Die Entscheidung über die Kosten der Berufungsinstanz waren anteilig im Verhältnis des Obsiegens und Unterliegens zu verteilen (§ 92 Abs. 1 ZPO).
Hierbei war zu berücksichtigen, dass sich der Streitwert für das Berufungsverfahren aus der Summe der Prozesskosten erster Instanz sowie dem zweitinstanzlich gegen die Beklagte zu 1) weiterverfolgten Anspruch auf Ersatz der Abmahnkosten zusammensetzt. Zwar waren im Verhältnis der Kläger gegenüber der Beklagten zu 1) alleine die im Berufungsverfahren weiterverfolgten Abmahnkosten streitwertbestimmend. Denn die anteiligen Prozesskosten nach übereinstimmender Teilerledigungserklärung erhöhen den Streitwert des Berufungsverfahrens nicht, solange auch nur der geringste Teil der Hauptsache noch im Streit ist (BGH, Beschlüsse vom 4.4.2012 – IV ZB 19/11 – Rn. 5 und vom 31.3.2011 – V ZB 236/10 – Rn. 7, jeweils juris), was vorliegend im Verhältnis der Kläger gegenüber dem Beklagten zu 1) zu bejahen war, da der Anspruch auf Erstattung der Abmahnkosten ihm gegenüber zweitinstanzlich weiterverfolgt wurde. Allerdings waren gegenüber dem Beklagten zu 2) die anteiligen Prozesskosten erster Instanz für den Streitwert zu berücksichtigen, da die Kläger diesem gegenüber die Hauptsache in Gestalt der verbliebenen Forderung auf Erstattung der Abmahnkosten nicht weiterverfolgt hatten.

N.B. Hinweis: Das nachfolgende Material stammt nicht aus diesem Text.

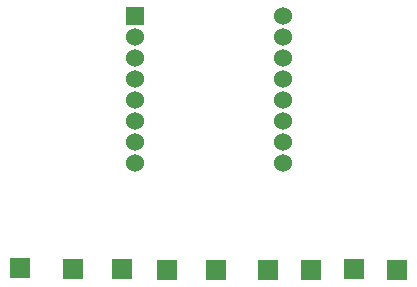
<source format=gbr>
%TF.GenerationSoftware,KiCad,Pcbnew,8.0.2-8.0.2-0~ubuntu20.04.1*%
%TF.CreationDate,2024-06-25T13:19:00+03:00*%
%TF.ProjectId,PCB_ADNS9800-Board_2024-06-24,5043425f-4144-44e5-9339-3830302d426f,rev?*%
%TF.SameCoordinates,Original*%
%TF.FileFunction,Soldermask,Bot*%
%TF.FilePolarity,Negative*%
%FSLAX46Y46*%
G04 Gerber Fmt 4.6, Leading zero omitted, Abs format (unit mm)*
G04 Created by KiCad (PCBNEW 8.0.2-8.0.2-0~ubuntu20.04.1) date 2024-06-25 13:19:00*
%MOMM*%
%LPD*%
G01*
G04 APERTURE LIST*
%ADD10R,1.700000X1.700000*%
%ADD11R,1.524000X1.524000*%
%ADD12C,1.524000*%
G04 APERTURE END LIST*
D10*
%TO.C,REF\u002A\u002A*%
X132080000Y-72237600D03*
%TD*%
%TO.C,REF\u002A\u002A*%
X139344400Y-72237600D03*
%TD*%
%TO.C,REF\u002A\u002A*%
X124002800Y-72288400D03*
%TD*%
%TO.C,REF\u002A\u002A*%
X135737600Y-72186800D03*
%TD*%
%TO.C,REF\u002A\u002A*%
X128473200Y-72288400D03*
%TD*%
%TO.C,REF\u002A\u002A*%
X107442000Y-72136000D03*
%TD*%
%TO.C,REF\u002A\u002A*%
X119888000Y-72288400D03*
%TD*%
%TO.C,REF\u002A\u002A*%
X111912400Y-72186800D03*
%TD*%
%TO.C,REF\u002A\u002A*%
X116078000Y-72186800D03*
%TD*%
D11*
%TO.C,U1*%
X117144800Y-50736600D03*
D12*
X117144800Y-52516600D03*
X117144800Y-54296600D03*
X117144800Y-56076600D03*
X117144800Y-57856600D03*
X117144800Y-59636600D03*
X117144800Y-61416600D03*
X117144800Y-63196600D03*
X129744800Y-63196600D03*
X129744800Y-61416600D03*
X129744800Y-59636600D03*
X129744800Y-57856600D03*
X129744800Y-56076600D03*
X129744800Y-54296600D03*
X129744800Y-52516600D03*
X129744800Y-50736600D03*
%TD*%
M02*

</source>
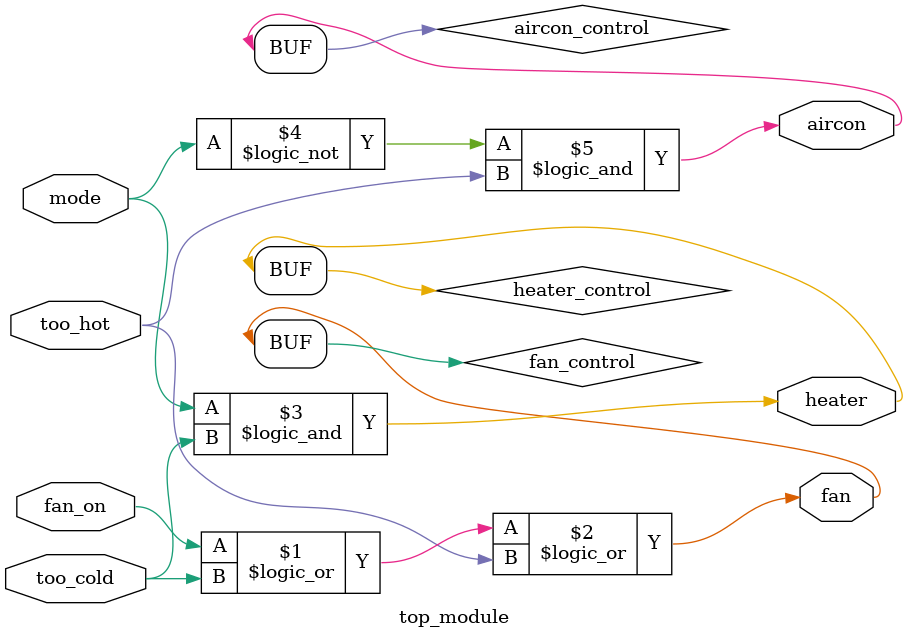
<source format=sv>
module top_module(
	input mode,
	input too_cold, 
	input too_hot,
	input fan_on,
	output heater,
	output aircon,
	output fan
);

// Internal signals
wire fan_control;
wire heater_control;
wire aircon_control;

// Fan control logic
assign fan_control = (fan_on || too_cold || too_hot);

// Heater control logic
assign heater_control = (mode && too_cold);

// Aircon control logic
assign aircon_control = (!mode && too_hot);

// Output signals
assign fan = fan_control;
assign heater = heater_control;
assign aircon = aircon_control;

endmodule

</source>
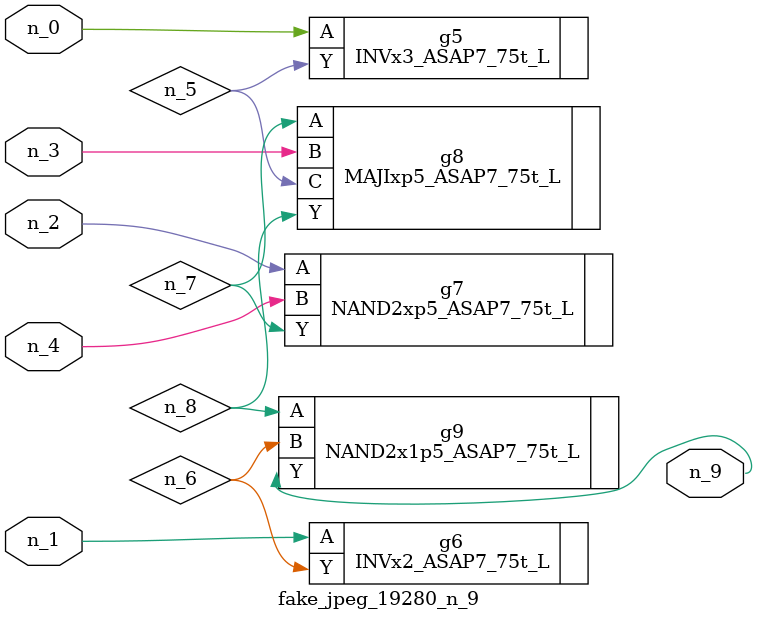
<source format=v>
module fake_jpeg_19280_n_9 (n_3, n_2, n_1, n_0, n_4, n_9);

input n_3;
input n_2;
input n_1;
input n_0;
input n_4;

output n_9;

wire n_8;
wire n_6;
wire n_5;
wire n_7;

INVx3_ASAP7_75t_L g5 ( 
.A(n_0),
.Y(n_5)
);

INVx2_ASAP7_75t_L g6 ( 
.A(n_1),
.Y(n_6)
);

NAND2xp5_ASAP7_75t_L g7 ( 
.A(n_2),
.B(n_4),
.Y(n_7)
);

MAJIxp5_ASAP7_75t_L g8 ( 
.A(n_7),
.B(n_3),
.C(n_5),
.Y(n_8)
);

NAND2x1p5_ASAP7_75t_L g9 ( 
.A(n_8),
.B(n_6),
.Y(n_9)
);


endmodule
</source>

Da vorliegend die Kläger ein einheitliches Rechtsmittel gegen die Entscheidung eingelegt hatten, waren beide Streitwerte mangels wirtschaftlicher Identität gemäß § 39 Abs. 1 GKG, 5 ZPO zusammenzurechnen (vgl. BGH, Beschlüsse vom 29.1.1987 – V ZR 136/86 – und vom 19.3.2013 – VIII ZB 45/12 -, juris, jeweils zu § 5 ZPO).
Aus dem Verhältnis des Obsiegens und Unterliegens der Parteien im jeweiligen Prozessrechtsverhältnis ergibt sich die tenorierte Kostenentscheidung (§ 92 Abs. 1 ZPO).
Die Entscheidung über die vorläufige Vollstreckbarkeit beruht auf § 708 Nr. 10, 711, 713 ZPO.
Die Revision war nicht zuzulassen, weil die Sache weder grundsätzliche Bedeutung hat noch die die Fortbildung des Rechts oder die Sicherung einer einheitlichen Rechtsprechung eine Entscheidung des Revisionsgerichts erfordern (§ 543 ZPO). Die Entscheidung beruht auf der Anwendung anerkannter Rechtssätze im konkreten Einzelfall.